Nachfrage vom Fragesteller 25.05.2006 | 20:48

Vielen Dank für Ihre schnelle Antwort.
Meine Nachfrage erst jetzt, weil ich den Umgangstermin mit meiner Tochter wahrgenommen habe, bei dem Ihr Vater dabei war.
Während des Umgangs versuchte ich mit ihm die Umgangsgestaltung zu besprechen, leider ohne Erfolg. Nun nach 4 Tagen fragte ich nach dem nächsten Termin und bekam den von mir gewünschten abgelehnt, weil er dann arbeiten muß und nicht dabei sein kann. Meine Tochte zeigte während des Umgangs ganz deutlich, dass sie ihn nicht dabei haben will.
Was kann ich jetzt tun? Er erpresst mich nun damit, nur Umgang zu haben, wenn er zeit hat und dabei ist.
Welche Umstände müssen bestehen, damit "begleiteter Umgang" erforderlich ist?
Ich überlege jetzt ihn wegen Erpressung und Kindesentzug anzuzeigen oder ist das lächerlich?
Da der ganze Streit schon seit 5 Jahren andauert, habe ich das gefühl mich mit harten Mitteln zu wehren.

Liebe Grüße

Antwort auf die Nachfrage vom Anwalt 25.05.2006 | 21:26

Sehr geehrte Frau H.,

danke für Ihre Nachfrage.

Das Verhalten des Kindesvaters liegt m.E. nicht nur menschlich tendentiell neben der Sache, sondern sollte als Dauerzustand auch rechtlich nicht hingenommen werden – schon weil Ihre gemeinsame Tochter ja augenscheinlich lieber mit Ihnen alleine ist.

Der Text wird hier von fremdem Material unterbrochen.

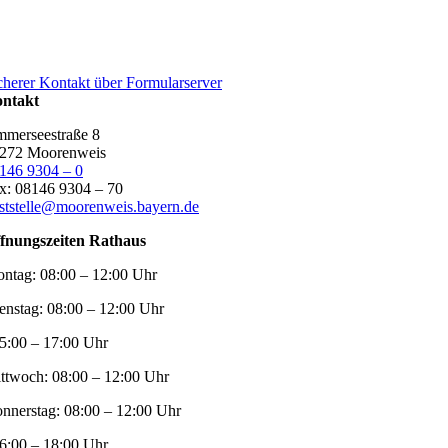
cherer Kontakt über Formularserver
ntakt
merseestraße 8
272 Moorenweis
146 9304 – 0
x: 08146 9304 – 70
ststelle@moorenweis.bayern.de
fnungszeiten Rathaus
ntag:
08:00 – 12:00 Uhr
enstag:
08:00 – 12:00 Uhr
5:00 – 17:00 Uhr
ttwoch:
08:00 – 12:00 Uhr
nnerstag:
08:00 – 12:00 Uhr
6:00 – 18:00 Uhr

Für einen, wie Sie schrieben „begleiteten Umgang“, sehe ich keine Anhaltspunkte. Denn dessen Voraussetzungen wie hohes Konfliktpotential, schwere Loyalitätskonflikte des Kindes oder gar Erstanbahnung der Elternteil-Kind-Beziehung liegen ja ersichtlich nicht vor.

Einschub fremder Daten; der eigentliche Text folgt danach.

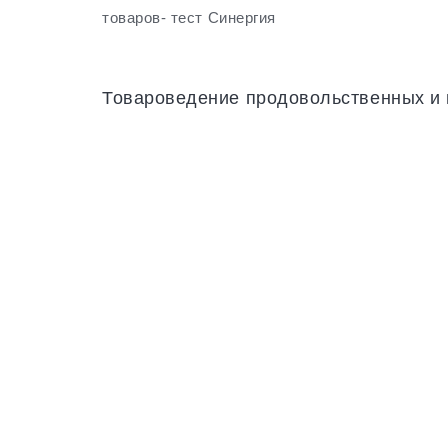
товаров- тест Синергия
Товароведение продовольственных и 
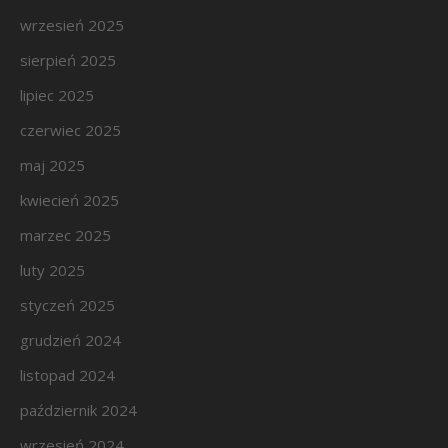
wrzesień 2025
sierpień 2025
lipiec 2025
czerwiec 2025
maj 2025
kwiecień 2025
marzec 2025
luty 2025
styczeń 2025
grudzień 2024
listopad 2024
październik 2024
wrzesień 2024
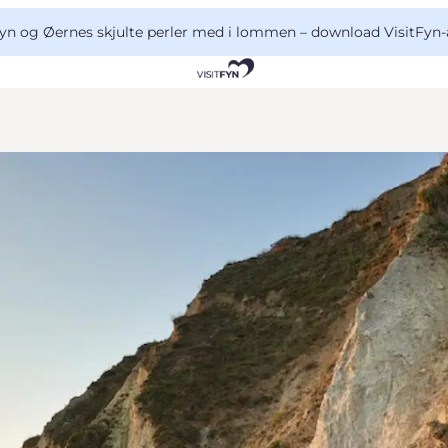
yn og Øernes skjulte perler med i lommen –
download VisitFyn-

Allerdings sollten Sie bei aller verständlichen Erregung noch einmal „überschlafen“, ob Sie hier strafrechtliche Mittel ergreifen. Denn im Sinne Ihres Kindes werden diese wahrscheinlich letztendlich nichts bewirken, wenn denn das Verfahren nicht ohnehin eingestellt wird (wovon ich ehrlich gesagt ausgehe).

Vernünftigerweise, hier kann ich meinen Rat aus der Ausgangsantwort nur wiederholen, sollten Sie das Jugendamt anrufen oder ggfls. (familien-)gerichtliche Schritte erwägen.